« La plupart meurent en arrivant. » À La Teste-de-Buch, un camp oublié a accueilli des milliers de tirailleurs sénégalais pendant la Première Guerre mondiale. Une page méconnue de l’histoire locale qui questionne encore la mémoire et la justice.
Image de couverture : Tirailleurs du Camp du Courneau, Wikimedia
Qui sont les tirailleurs sénégalais ?
Il s’agit d’un corps d’infanterie colonial créé en 1857 par Napoléon III. À l’époque, le Sénégal est une colonie française ; l’objectif pour la France est de recruter des combattants pour faciliter son implantation française en Afrique et étendre son empire colonial.
Les premiers soldats commencent à être recrutés par la France au XVIIIe siècle, et seront régulièrement enrôlés par l’armée coloniale pour servir les intérêts de la France. Mais parler de « tirailleurs sénégalais » est un abus de langage : les soldats sont originaires de diverses régions d’Afrique, pas seulement du Sénégal. « Ce n’est pas l’histoire d’un seul pays, mais de plusieurs pays africains. À l’époque, il n’y avait pas de pays définis », explique Karfa Diallo, fondateur de l’association Mémoires et Partages et conseiller régional EELV.
Avant 1914, la plupart des tirailleurs sont recrutés grâce à des systèmes de primes. Mais quand la Grande Guerre commence, beaucoup de jeunes se cachent, d’autres fuient pour échapper au front. Au total, pendant la Première Guerre mondiale, ils sont 200 000 tirailleurs à se battre sous le drapeau français, dont 135 000 en Europe.
Quel rapport avec la Nouvelle-Aquitaine ?
Une fois en France, les tirailleurs sénégalais sont envoyés sur le front. Mais ces soldats sont peu habitués au froid hivernal, et nombre d’entre eux tombent malades. En 1916, les autorités militaires ouvrent alors deux « camps d’hivernage » en France, servant à acclimater les soldats venus d’Afrique et à les former aux rudiments militaires. L’un d’eux sera implanté dans le Var, l’autre, en Gironde, à La Teste-de-Buch, près de la dune du Pilat.

Ce camp girondin, appelé camp du Courneau, voit transiter 70 000 tirailleurs entre avril 1916 et septembre 1917. Mais il présente un problème : installé sur une zone marécageuse, il est très humide et totalement inadapté. Les soldats sont rapidement victimes de maladies respiratoires et meurent par centaines de pneumonies fulgurantes. « La plupart meurent en arrivant », Jean-Pierre Caule. Autrefois appelé le camp « des nègres », le Courneau est rapidement surnommé « le camp de la misère ». Au total, en moins de 16 mois, près d’un millier de soldats mourront dans ce camp, souvent sans avoir combattu.
Jusqu’en 1948, les dépouilles des soldats du camp du Courneau sont dispersées dans différents cimetières, notamment celui d’Arcachon. Elles sont ensuite déplacées dans une fosse commune à la Nécropole du Natus, qui a bien failli être emportée par les flammes cet été.
Pourquoi leur sort fait-il polémique ?
Si on parle encore aujourd’hui des tirailleurs sénégalais, et encore plus avec la sortie du film avec Omar Sy, c’est que la promesse de la France envers ces soldats n’a pas été tenue.
Le premier député noir Blaise Diagne avait pourtant promis qu’en « versant le même sang », les tirailleurs obtiendraient « les mêmes droits ». Mais aujourd’hui encore, on est loin du compte.

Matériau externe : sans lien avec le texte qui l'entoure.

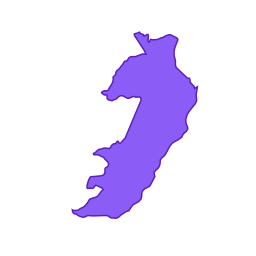 outline of Amambay, rotated 40°
{"feature_id": "PRY-615", "entity_name": "Amambay", "entity_type": "Department", "adm_level": 1, "iso_a3": "PRY", "parent_name": "Paraguay", "parent_adm1": "", "projection": "equal_earth", "projection_center": [-56.215, -22.97], "detail": "fine", "context": "isolated", "style": "filled", "palette": "violet", "viewbox_px": 256, "rotation_deg": 40, "n_neighbors": 0, "source": "natural_earth", "source_scale": "10m", "svg_char_len": 4372}
<svg xmlns="http://www.w3.org/2000/svg" viewBox="0 0 256 256"><g transform="rotate(40 128 128)"><path d="M107.7,27.6L108.9,27.8L109.7,28.9L112.0,35.8L113.9,39.5L116.5,42.6L121.2,46.1L123.7,49.1L125.1,50.2L126.6,50.7L141.0,51.6L142.1,51.2L143.2,50.4L144.3,51.1L145.5,52.3L146.8,53.1L152.0,53.7L153.6,54.9L153.8,54.1L154.7,51.8L158.9,58.9L162.3,62.1L163.1,63.3L163.9,66.0L164.1,75.6L164.7,79.6L166.2,83.3L168.3,86.2L171.1,88.1L172.8,88.9L173.9,89.7L174.6,91.0L174.8,93.3L174.7,94.2L174.3,96.1L174.2,97.0L174.4,98.0L174.9,99.8L175.0,100.8L174.1,104.5L172.7,107.8L171.6,111.2L171.8,115.4L173.6,124.0L173.6,126.0L173.1,129.7L173.3,131.6L175.5,134.8L176.4,136.6L176.9,138.8L176.4,142.8L176.5,144.7L177.4,146.2L179.7,147.9L180.0,148.9L181.8,157.2L181.8,159.1L179.8,164.2L179.6,166.1L180.1,168.6L182.7,172.0L183.6,174.1L183.5,177.5L181.2,183.7L181.4,187.6L181.9,191.0L181.1,191.8L180.2,193.4L178.7,198.4L178.0,202.7L177.5,203.9L176.5,205.0L173.1,207.5L172.4,207.8L171.6,208.0L169.3,208.1L168.1,208.7L166.3,210.1L157.6,217.9L154.1,220.4L153.2,221.4L152.1,223.9L151.5,224.6L150.8,225.3L148.6,226.4L146.5,227.0L143.6,227.3L142.9,227.6L142.2,228.1L141.8,228.3L141.3,228.4L140.8,228.3L140.3,228.1L139.0,227.4L138.0,226.5L138.7,226.4L139.5,226.0L142.3,223.4L142.5,223.2L142.6,222.8L143.1,220.9L144.5,217.6L144.9,216.5L145.0,215.8L145.1,215.2L145.1,212.3L144.8,209.6L144.4,207.8L144.4,207.3L144.6,206.8L146.4,203.8L147.3,202.6L147.8,201.6L148.4,200.0L148.5,199.4L148.6,198.7L148.3,194.6L148.3,193.2L148.5,191.9L148.5,191.4L148.3,191.0L147.5,190.8L146.3,190.8L141.2,192.1L140.5,192.5L140.1,192.8L140.0,193.4L140.1,195.0L140.0,196.0L139.8,196.7L139.5,197.3L139.0,197.6L138.1,198.2L137.5,198.7L136.2,200.0L135.8,200.3L135.3,200.3L134.5,199.6L133.5,198.2L132.0,194.9L131.3,193.0L130.9,191.5L130.7,190.6L130.7,189.8L130.9,189.2L137.9,182.2L138.6,181.2L139.1,180.2L139.3,179.6L139.4,179.0L139.4,178.6L139.3,178.0L139.0,177.2L138.6,176.5L138.3,176.0L136.9,174.5L136.5,173.8L136.4,173.2L136.5,172.6L137.0,171.5L137.2,170.8L137.2,170.2L137.0,169.4L136.6,168.7L136.0,167.9L135.2,167.4L134.0,167.0L130.5,166.7L129.4,166.5L128.1,166.0L127.7,166.1L126.9,166.6L126.0,166.9L124.2,167.2L122.6,167.7L120.7,169.0L119.8,169.9L119.1,170.3L118.7,170.4L117.9,169.6L118.2,169.2L118.4,168.9L118.6,168.5L118.6,168.2L118.8,167.1L119.1,164.4L119.2,163.8L119.4,163.2L119.7,162.8L120.0,162.4L120.3,162.0L121.1,161.5L121.4,161.0L121.7,160.0L122.0,159.5L122.3,159.1L122.6,158.7L123.3,158.1L126.6,155.9L126.9,155.6L127.1,155.0L127.1,154.1L126.7,152.5L126.7,151.6L126.8,150.8L126.9,150.2L127.1,149.6L127.3,149.1L127.7,148.8L128.1,148.6L128.4,148.3L128.5,147.8L128.3,146.6L128.3,145.9L128.4,145.3L128.6,144.8L129.0,144.5L129.4,144.6L130.2,145.1L130.6,145.2L131.1,145.2L131.5,145.0L131.8,144.6L132.0,144.0L132.1,143.4L132.2,139.4L132.4,138.1L132.3,137.5L120.3,98.7L120.0,98.1L119.6,97.5L118.4,96.9L117.9,96.7L117.4,96.7L117.0,96.8L116.6,97.1L114.5,99.1L114.1,99.4L113.7,99.6L112.7,99.9L112.3,100.1L111.9,100.4L111.6,100.8L111.3,101.3L110.3,103.4L109.8,104.3L109.4,104.7L109.1,105.1L108.3,105.6L107.8,105.7L103.4,106.7L103.0,106.9L102.5,107.2L101.8,107.9L101.3,108.5L101.2,108.7L101.1,108.9L100.8,109.9L100.7,110.6L100.4,112.8L100.3,113.4L100.0,114.0L99.1,115.4L98.5,117.0L98.2,117.4L97.8,117.7L96.8,118.0L95.2,118.9L94.8,119.0L94.3,119.1L93.7,119.0L93.2,118.9L92.7,118.4L92.1,117.9L91.4,116.9L90.9,116.5L90.3,116.3L90.0,116.6L89.3,117.4L88.9,117.7L88.5,117.9L86.9,118.1L85.8,118.0L85.3,118.1L85.0,117.9L84.9,117.6L85.1,116.2L85.6,115.3L86.1,114.5L88.0,113.0L88.4,112.3L88.4,111.1L87.9,109.1L87.3,104.6L86.6,102.3L85.9,100.9L85.3,100.1L84.9,99.7L84.4,99.3L84.0,98.8L83.8,98.1L84.1,96.4L84.1,95.6L84.0,94.7L83.2,93.5L82.8,92.6L82.6,91.6L82.8,90.4L83.0,89.5L83.2,88.4L83.2,87.1L83.0,85.0L83.1,82.9L83.0,82.3L82.6,80.0L82.6,79.2L82.8,78.6L83.6,77.9L83.9,77.2L84.0,76.4L83.6,73.9L83.6,73.2L83.9,72.5L84.2,71.9L84.6,71.3L87.3,69.0L87.9,68.4L91.5,62.0L92.0,61.6L93.9,60.3L94.3,59.9L90.9,58.3L73.1,52.8L72.4,51.7L74.3,49.1L74.9,48.0L75.0,47.3L75.3,47.1L76.4,47.6L77.1,47.6L79.8,46.5L80.4,46.7L80.5,47.2L80.7,47.4L81.6,46.7L82.0,45.9L82.6,43.9L83.1,43.5L84.5,44.4L87.3,48.5L88.7,48.9L89.1,48.0L88.2,45.9L88.7,45.3L89.6,44.9L90.3,44.5L93.1,41.9L94.0,40.7L95.4,37.5L95.7,37.2L96.3,36.8L96.6,36.3L97.0,34.6L97.3,33.9L98.6,31.5L99.3,30.5L100.2,29.5L101.6,29.0L107.7,27.6Z" fill="#8b5cf6" stroke="#5b21b6" stroke-width="1.5"/></g></svg>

À titre d’exemple, les retraites de ces vétérans étaient inférieures à celles de leurs frères d’armes français. Et pour percevoir leur minimum vieillesse, les tirailleurs étaient obligés de vivre au moins six mois de l’année en France.
Il aura fallu attendre le 4 janvier dernier pour que le gouvernement mette fin à cette mesure, autorisant ainsi les vétérans à rentrer définitivement dans leur pays d’origine sans perdre leur minimum vieillesse. Une annonce qui, étrange coïncidence, intervient le même jour que la sortie du film Tirailleurs.
Mais pas de quoi crier hourra pour autant : cette mesure ne concernerait que 37 survivants, l’immense majorité des tirailleurs sénégalais étant décédés. De plus, cette « tolérance », comme le définit le gouvernement, ne concerne que les 950 euros perçus dans le cadre du minimum vieillesse, et pas les aides de la CAF ni les pensions d’invalidité.